Israel would cease to exist if it listened to European advice, Czech official says
“Prague is really still one of the European cities where Jews, even with a kippah, can feel safe and go around in the streets,” Tomáš Pojar said.
Prague is really still one of the European cities where Jews, even with a kippah, can feel safe and go around in the streets
Introducing his conversation on Thursday with Tomáš Pojar, the national security adviser to the Czech prime minister and government, Michael Makovsky, the president and CEO of the Jewish Institute for National Security of America, referred to the Czech Republic as “probably Israel’s closest ally in Europe.”
“Not probably,” Pojar said, waving his finger for emphasis. “The closest.”
Pojar, whose grandfather was Jewish, shared his concern about the rampant rise in antisemitism across Western cities.
“Prague is really still one of the European cities where Jews, even with a kippah, can feel safe and go around in the streets,” he said. “It’s one of those cities where Israelis speak openly in Hebrew, and it’s safe.”
The former Czech ambassador to Israel attributes this increasingly rare sense of tolerance toward Jews to the nation’s agnosticism and non-religiosity, having “never experienced the source or the magnitude of Catholic or Protestant antisemitism.”
“Over the centuries, the level of antisemitism in Czech society was always lower than the level of antisemitism of our neighbors in Central Europe and, I would say, in Europe,” he said.
For the most part, Jews were “very much assimilated and blended into the population,” according to Pojar.
‘Not-so-distant experience with totalitarianism’
That era of pluralism came to a screeching halt during World War II, when 90% of Czech Jews were “slaughtered, killed and murdered” during the Holocaust, he said. The country later proved instrumental in providing the fledgling Jewish state with the military equipment that it required to establish itself on the world stage in 1948.
That crucial support has extended to the present day, according to Pojar. The Czech foreign affairs minister arrived in Israel just two days after Oct. 7, and the prime minister came shortly thereafter.
Central and Eastern European powers backing Israel are a product of their “not-so-distant experience with totalitarianism,” and their “more rational worldview” than the more idealistic Western half of the continent, according to Pojar.
“I strongly believe that if Israel listened to mainstream European advice, it would already cease to exist,” he told JNS.

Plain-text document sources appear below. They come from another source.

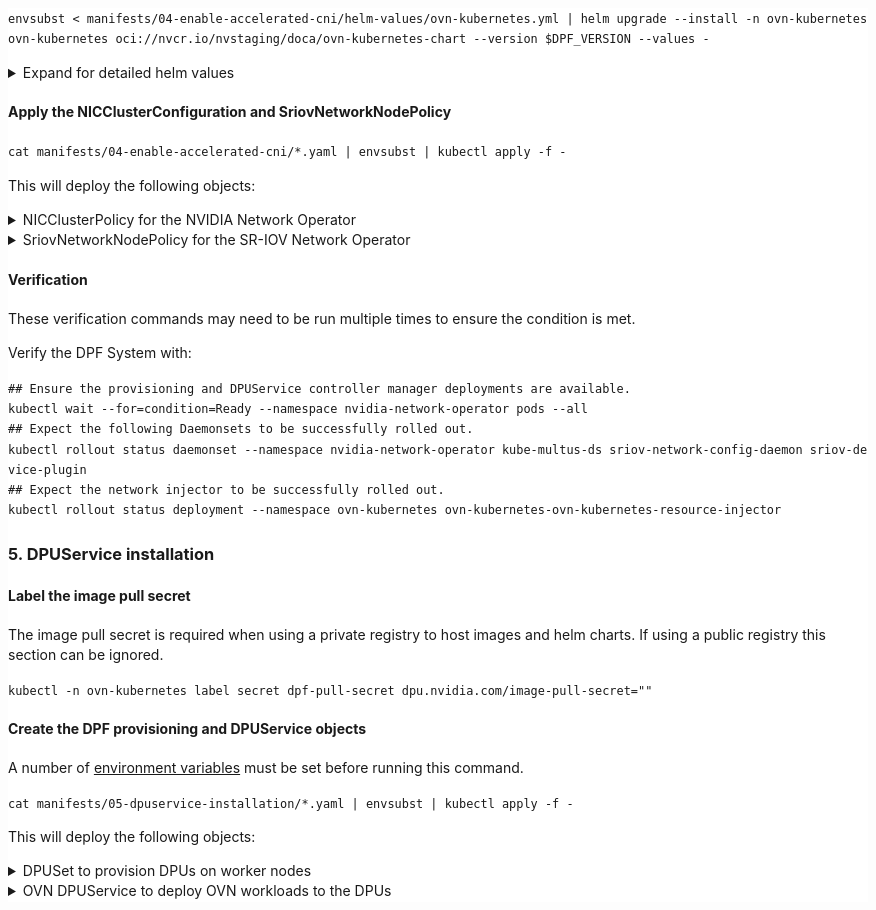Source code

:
 ```shell
envsubst < manifests/04-enable-accelerated-cni/helm-values/ovn-kubernetes.yml | helm upgrade --install -n ovn-kubernetes ovn-kubernetes oci://nvcr.io/nvstaging/doca/ovn-kubernetes-chart --version $DPF_VERSION --values -
```

<details><summary>Expand for detailed helm values</summary></details>

#### Apply the NICClusterConfiguration and SriovNetworkNodePolicy

```shell
cat manifests/04-enable-accelerated-cni/*.yaml | envsubst | kubectl apply -f -
```

This will deploy the following objects:

<details><summary>NICClusterPolicy for the NVIDIA Network Operator</summary></details>

<details><summary>SriovNetworkNodePolicy for the SR-IOV Network Operator</summary></details>

#### Verification

These verification commands may need to be run multiple times to ensure the condition is met.

Verify the DPF System with:
```shell
## Ensure the provisioning and DPUService controller manager deployments are available.
kubectl wait --for=condition=Ready --namespace nvidia-network-operator pods --all
## Expect the following Daemonsets to be successfully rolled out.
kubectl rollout status daemonset --namespace nvidia-network-operator kube-multus-ds sriov-network-config-daemon sriov-device-plugin 
## Expect the network injector to be successfully rolled out.
kubectl rollout status deployment --namespace ovn-kubernetes ovn-kubernetes-ovn-kubernetes-resource-injector  
```

### 5. DPUService installation

#### Label the image pull secret

The image pull secret is required when using a private registry to host images and helm charts. If using a public registry this section can be ignored.
```shell
kubectl -n ovn-kubernetes label secret dpf-pull-secret dpu.nvidia.com/image-pull-secret=""
```

#### Create the DPF provisioning and DPUService objects

A number of [environment variables](#0-required-variables) must be set before running this command.
```shell
cat manifests/05-dpuservice-installation/*.yaml | envsubst | kubectl apply -f - 
```

This will deploy the following objects:
<details><summary>DPUSet to provision DPUs on worker nodes</summary></details>

<details><summary>OVN DPUService to deploy OVN workloads to the DPUs</summary></details>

That doesn’t mean that there isn’t Jew-hatred in Pojar’s country. “This disease coming from Western universities has also reached the Czech Republic,” he said.
Outbreaks of violence and physical attacks on Jews are far less common in Prague than elsewhere, Pojar said, and Czechs have dealt with “demonstrations and disturbances at some events by these groups of protesters.”
“After Oct. 7, you had the attacks on Israeli students and on Jewish students elsewhere. It has never happened in Prague,” he said. “We are still keeping this a safe place. There are no threats to Israelis, no threats to Jewish students.”
Pojar said the International Criminal Court—a stand-alone body in The Hague that is not part of the United Nations—thoroughly “discredited itself” when its prosecutor sought arrest warrants for Israeli Prime Minister Benjamin Netanyahu and his former defense minister, Yoav Gallant.
The court “will never be like before” and “cannot come back,” Pojar told JNS, accusing the court of a “relativization of good and evil.”
He made it a point to add that the Israeli-Czech alliance “is a sign of true friendship.”